One recipe stood out for me among the many cookie recipes, “Jewish cookies.” In the margin of my grandmother’s recipe card was the notation, “A favorite of Bert Weiss.” Surely they could not be called “Jewish Cookies” just because someone named Weiss liked them? Even for my very Protestant grandmother this could not be true. I read the list of ingredients, looking for pastrami or matzoh meal or brisket (in this pile of recipes, anything was possible), but there were only the most ordinary items like flour, butter, eggs, shredded coconut, orange marmalade. When I read this recipe out to Avery, however, she promptly said, “Oh, those are hamantaschen, a traditional cookie for Purim. It’s the marmalade that tells you that.” I thought back to Purims in New York with my friend Alyssa, who made them with apricot jam, I think, and blessed my daughter’s ecumenical wisdom. But did my grandmother know the rather obscure food traditions for one of Judaism’s less famous holidays?
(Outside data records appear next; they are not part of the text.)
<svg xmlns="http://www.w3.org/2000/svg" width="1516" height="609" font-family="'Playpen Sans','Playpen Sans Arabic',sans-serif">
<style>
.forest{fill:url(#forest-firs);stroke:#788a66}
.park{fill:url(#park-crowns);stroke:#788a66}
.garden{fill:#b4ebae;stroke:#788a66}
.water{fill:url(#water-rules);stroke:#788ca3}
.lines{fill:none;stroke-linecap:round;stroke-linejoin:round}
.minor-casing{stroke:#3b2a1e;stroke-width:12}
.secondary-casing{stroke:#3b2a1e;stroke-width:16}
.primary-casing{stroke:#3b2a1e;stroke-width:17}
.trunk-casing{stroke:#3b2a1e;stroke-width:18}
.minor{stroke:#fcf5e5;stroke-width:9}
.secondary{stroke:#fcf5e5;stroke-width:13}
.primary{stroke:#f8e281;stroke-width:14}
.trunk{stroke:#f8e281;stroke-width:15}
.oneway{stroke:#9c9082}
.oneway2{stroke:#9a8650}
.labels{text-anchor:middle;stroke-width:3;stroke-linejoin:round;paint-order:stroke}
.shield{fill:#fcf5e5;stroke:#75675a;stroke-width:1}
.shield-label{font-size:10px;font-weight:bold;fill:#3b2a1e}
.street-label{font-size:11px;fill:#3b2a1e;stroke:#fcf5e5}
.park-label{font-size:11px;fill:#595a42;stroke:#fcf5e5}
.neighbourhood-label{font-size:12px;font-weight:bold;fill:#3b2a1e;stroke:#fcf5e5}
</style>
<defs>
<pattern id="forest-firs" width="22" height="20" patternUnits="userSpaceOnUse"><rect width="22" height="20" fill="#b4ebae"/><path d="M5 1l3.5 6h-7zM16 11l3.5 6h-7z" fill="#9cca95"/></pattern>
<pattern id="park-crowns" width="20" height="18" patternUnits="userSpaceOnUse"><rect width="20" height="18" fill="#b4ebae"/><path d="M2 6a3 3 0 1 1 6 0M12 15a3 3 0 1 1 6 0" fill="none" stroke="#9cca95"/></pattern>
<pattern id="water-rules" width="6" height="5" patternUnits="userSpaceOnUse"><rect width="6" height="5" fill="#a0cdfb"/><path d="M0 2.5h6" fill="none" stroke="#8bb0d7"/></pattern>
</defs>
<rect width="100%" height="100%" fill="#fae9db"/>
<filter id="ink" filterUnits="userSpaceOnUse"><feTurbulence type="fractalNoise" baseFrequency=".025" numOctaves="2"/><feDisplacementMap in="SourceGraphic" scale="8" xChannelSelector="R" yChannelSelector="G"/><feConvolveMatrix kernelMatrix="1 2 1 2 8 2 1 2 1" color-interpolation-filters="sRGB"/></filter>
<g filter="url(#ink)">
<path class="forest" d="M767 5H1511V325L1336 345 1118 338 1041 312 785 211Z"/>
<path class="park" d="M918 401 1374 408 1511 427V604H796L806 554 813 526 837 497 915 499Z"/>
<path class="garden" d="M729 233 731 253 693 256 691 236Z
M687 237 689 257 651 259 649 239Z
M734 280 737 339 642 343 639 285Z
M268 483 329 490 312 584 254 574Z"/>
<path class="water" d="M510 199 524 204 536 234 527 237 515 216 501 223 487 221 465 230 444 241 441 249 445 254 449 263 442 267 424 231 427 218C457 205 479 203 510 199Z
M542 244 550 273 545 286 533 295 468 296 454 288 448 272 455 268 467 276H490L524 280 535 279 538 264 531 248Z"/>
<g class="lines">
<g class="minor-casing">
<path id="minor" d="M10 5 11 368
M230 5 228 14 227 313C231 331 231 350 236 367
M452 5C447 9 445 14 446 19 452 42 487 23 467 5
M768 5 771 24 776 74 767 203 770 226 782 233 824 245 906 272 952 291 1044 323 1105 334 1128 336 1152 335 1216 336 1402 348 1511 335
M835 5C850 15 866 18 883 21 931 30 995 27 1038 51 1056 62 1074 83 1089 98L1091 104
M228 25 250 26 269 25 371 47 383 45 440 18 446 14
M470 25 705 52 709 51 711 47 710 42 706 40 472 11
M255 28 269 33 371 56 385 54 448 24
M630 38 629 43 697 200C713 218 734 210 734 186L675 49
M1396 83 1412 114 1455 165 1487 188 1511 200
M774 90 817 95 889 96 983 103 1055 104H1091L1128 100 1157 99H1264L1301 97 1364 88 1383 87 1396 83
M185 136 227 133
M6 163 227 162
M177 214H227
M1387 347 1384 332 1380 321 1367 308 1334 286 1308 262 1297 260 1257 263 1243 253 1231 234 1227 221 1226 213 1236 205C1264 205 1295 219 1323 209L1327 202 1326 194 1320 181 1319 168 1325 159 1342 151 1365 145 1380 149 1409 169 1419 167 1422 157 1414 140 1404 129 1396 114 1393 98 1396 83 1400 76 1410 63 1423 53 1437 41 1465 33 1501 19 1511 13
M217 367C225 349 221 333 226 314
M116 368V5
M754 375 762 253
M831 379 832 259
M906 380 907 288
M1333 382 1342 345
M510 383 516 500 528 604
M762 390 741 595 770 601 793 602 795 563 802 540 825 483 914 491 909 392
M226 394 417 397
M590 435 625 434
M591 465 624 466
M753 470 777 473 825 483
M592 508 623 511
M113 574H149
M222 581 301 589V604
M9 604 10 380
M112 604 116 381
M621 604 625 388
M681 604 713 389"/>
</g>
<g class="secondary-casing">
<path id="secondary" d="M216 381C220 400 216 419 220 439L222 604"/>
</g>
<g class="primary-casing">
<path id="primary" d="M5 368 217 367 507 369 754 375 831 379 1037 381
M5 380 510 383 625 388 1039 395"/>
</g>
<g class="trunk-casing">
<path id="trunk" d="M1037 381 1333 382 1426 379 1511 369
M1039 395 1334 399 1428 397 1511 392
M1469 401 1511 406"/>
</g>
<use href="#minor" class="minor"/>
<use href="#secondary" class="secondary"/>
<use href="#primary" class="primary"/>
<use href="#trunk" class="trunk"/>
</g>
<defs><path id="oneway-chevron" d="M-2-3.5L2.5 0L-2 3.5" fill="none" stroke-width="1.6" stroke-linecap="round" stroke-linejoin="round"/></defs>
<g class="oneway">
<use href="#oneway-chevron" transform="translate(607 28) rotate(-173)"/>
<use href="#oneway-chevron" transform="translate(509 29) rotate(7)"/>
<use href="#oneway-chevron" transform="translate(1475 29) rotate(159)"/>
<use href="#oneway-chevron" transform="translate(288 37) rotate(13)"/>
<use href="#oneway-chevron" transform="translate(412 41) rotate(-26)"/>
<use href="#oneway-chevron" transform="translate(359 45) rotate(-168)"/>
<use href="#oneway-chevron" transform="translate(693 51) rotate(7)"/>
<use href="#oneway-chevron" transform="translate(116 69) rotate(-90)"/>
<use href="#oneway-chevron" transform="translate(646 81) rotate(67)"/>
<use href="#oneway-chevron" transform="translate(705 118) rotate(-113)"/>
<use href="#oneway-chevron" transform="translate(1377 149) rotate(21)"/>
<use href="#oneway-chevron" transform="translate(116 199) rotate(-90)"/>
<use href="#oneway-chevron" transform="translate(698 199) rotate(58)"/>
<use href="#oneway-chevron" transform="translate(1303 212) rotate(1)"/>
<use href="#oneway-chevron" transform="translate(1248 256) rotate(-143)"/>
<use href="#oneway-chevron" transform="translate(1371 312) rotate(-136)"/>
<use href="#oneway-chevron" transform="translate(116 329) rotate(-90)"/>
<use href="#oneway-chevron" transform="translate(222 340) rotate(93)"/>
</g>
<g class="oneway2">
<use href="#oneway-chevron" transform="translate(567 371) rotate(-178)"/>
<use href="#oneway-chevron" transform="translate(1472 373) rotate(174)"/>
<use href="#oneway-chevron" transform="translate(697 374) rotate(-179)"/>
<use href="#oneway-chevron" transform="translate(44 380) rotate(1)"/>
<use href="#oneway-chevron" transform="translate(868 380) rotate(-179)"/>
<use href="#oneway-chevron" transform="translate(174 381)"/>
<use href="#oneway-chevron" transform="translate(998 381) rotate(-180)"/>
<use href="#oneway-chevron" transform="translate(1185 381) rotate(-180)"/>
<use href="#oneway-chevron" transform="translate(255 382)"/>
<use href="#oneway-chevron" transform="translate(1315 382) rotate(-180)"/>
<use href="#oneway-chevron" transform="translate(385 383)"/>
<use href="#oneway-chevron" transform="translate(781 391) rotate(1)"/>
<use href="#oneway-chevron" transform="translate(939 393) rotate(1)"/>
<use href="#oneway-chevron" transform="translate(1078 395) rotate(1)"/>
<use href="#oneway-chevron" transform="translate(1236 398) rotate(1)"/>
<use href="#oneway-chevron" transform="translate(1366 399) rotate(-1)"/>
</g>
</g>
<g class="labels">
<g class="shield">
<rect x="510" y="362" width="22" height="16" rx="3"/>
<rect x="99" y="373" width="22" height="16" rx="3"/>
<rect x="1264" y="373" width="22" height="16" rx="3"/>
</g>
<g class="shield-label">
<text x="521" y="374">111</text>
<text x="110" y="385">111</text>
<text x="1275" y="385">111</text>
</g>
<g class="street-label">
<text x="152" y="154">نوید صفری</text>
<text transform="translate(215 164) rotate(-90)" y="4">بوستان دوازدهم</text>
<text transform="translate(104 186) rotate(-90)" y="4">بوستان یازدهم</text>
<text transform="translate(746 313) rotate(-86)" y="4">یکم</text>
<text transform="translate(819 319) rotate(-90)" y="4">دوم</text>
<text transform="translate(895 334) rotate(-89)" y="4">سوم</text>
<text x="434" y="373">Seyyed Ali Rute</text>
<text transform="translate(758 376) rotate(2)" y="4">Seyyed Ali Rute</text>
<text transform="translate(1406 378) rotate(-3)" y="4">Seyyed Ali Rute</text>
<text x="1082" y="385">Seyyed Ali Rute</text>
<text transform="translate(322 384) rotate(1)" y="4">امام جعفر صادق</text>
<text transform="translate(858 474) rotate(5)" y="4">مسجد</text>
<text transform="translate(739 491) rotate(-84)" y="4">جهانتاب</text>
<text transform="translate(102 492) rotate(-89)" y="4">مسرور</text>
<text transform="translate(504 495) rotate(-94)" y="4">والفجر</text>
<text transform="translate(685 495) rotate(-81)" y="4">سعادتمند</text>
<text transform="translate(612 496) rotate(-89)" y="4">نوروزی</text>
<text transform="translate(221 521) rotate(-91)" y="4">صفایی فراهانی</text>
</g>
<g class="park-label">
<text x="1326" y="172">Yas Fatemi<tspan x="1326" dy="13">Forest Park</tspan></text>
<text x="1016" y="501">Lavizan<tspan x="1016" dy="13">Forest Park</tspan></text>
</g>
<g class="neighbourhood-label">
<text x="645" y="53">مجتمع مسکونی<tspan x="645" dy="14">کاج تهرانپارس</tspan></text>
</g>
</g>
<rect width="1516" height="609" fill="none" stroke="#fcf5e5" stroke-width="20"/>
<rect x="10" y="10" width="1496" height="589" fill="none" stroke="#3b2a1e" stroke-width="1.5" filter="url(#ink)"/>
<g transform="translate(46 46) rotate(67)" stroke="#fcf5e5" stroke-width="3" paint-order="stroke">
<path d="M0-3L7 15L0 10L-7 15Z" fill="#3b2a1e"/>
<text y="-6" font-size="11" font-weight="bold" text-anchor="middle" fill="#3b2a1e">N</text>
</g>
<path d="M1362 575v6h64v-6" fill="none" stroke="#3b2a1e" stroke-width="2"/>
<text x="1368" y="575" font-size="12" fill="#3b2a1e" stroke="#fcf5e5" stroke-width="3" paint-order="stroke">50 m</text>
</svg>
I wish, as I have wished so many times holding her recipes on my lap, that she was here to ask.
When I think of the way I cook now, buying several fresh ingredients for every supper and always cooking more than the three of us need (and inordinately proud of myself for using leftovers even most of the time, certainly not all), I am ashamed of my profligacy. Tonight’s supper will be fresh sea scallops sauteed with garlic and tons of flat-leaf parsley in a sea of extra virgin olive oil, to be served with spaghetti and breadcrumbs made from my own homemade focaccia. It’s shameful! I have probably spent my grandmother’s entire food budget for the week, even the month, on one supper.
My grandmother was a very difficult person. She was a rather mean mother, a demanding wife, a critical and unloving mother-in-law, a self-centered and for the most part uninterested grandmother. Her infrequent visits to us were fraught with tension that my rather gentler grandfather tried to defuse. Nothing was ever good enough for her and in fact was very much not to her liking, and she told us so. But she brought us raisins from grapes she and my grandfather had picked in the Arizona fields and dried on white bedsheets in their backyard, and she let me watch as she made a yeasty, cinnamony tea ring studded with their chewy goodness. In their front garden, she picked kumquats for me and laughed as I tasted the bitterness, and was grimly proud when I liked them. She taught me, both at her knee on our very occasional cooking afternoons, and also I now think through the mysterious gift of genetics, to love food and cooking. And if Irene, Ruth, Betty, Evelyn and the dozens of other Ladies Who Lunched are any indication, she loved her friends, and they her.
I must find a box for these cards, every one of them bearing the handwriting, and behind that the personality, of a lady. It’s what I’ve always believed about food, and what my own motley collection of recipes will prove about me. To cook for those you love, and to share your recipes with them, gives you just that little piece of immortality on someone’s desk in faraway, foreign London.